(EXTRACT TO READ begins)
Closed Bug 1564451 Opened 6 years ago Closed 5 years ago

Camera remains active when the app is in background or the phone is locked

Categories

(GeckoView :: General, defect, P1)

67 Branch
Unspecified
Android
defect

Tracking

(firefox-esr60 wontfix, firefox-esr68 wontfix, firefox68 wontfix, firefox69 wontfix, firefox70 wontfix, firefox82 fixed)

RESOLVED FIXED
82 Branch
Tracking Status
firefox-esr60 --- wontfix
firefox-esr68 --- wontfix
firefox68 --- wontfix
firefox69 --- wontfix
firefox70 --- wontfix
firefox82 --- fixed

People

(Reporter: trishul.goel, Assigned: agi)

References

(Regression)

Details

(Keywords: privacy, regression, reporter-external, Whiteboard: [geckoview:m82][fenix:p1])

Attachments

(1 file)

Steps to reproduce

  1. Open any video chat application on Firefox for android (say https://appear.in/trishul)
  2. Connect to same chat room from other device (say FF desktop)
  3. Ensure there is a proper video chat stream setup.
  4. Now put FF for android in background.
(EXTRACT TO READ ends)
(GIVEN DATA begins)
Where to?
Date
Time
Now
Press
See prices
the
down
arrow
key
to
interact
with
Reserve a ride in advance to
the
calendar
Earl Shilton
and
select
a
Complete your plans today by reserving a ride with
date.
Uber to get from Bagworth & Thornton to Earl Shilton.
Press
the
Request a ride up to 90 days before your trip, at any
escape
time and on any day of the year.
(GIVEN DATA ends)
# DIRECTIONS FOR THIS TASK:
List every Firefox version that the bug report's tracking status marks as wontfix.

# EXERCISE RESPONSE:
firefox-esr60, firefox-esr68, firefox68, firefox69, firefox70